Activity: No images, please. Copy each entry below exactly as it reads.

Transcribed page contents:
★ ★ ★ ★ ★

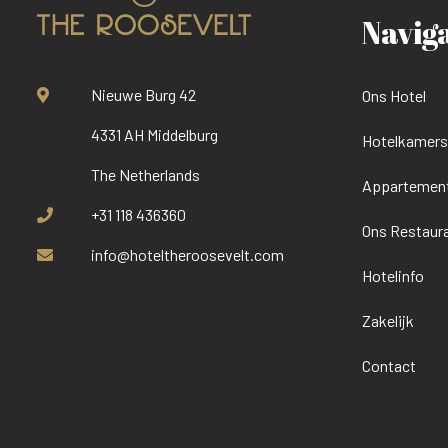
Navig
Nieuwe Burg 42
Ons Hotel
4331 AH Middelburg
Hotelkamers 
The Netherlands
Appartemen
+31 118 436360
Ons Restaur
info@hoteltheroosevelt.com
Hotelinfo
Zakelijk
Contact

★ ★ ★ ★ ★

Answer below:
Navig
Nieuwe Burg 42
Ons Hotel
4331 AH Middelburg
Hotelkamers 
The Netherlands
Appartemen
+31 118 436360
Ons Restaur
info@hoteltheroosevelt.com
Hotelinfo
Zakelijk
Contact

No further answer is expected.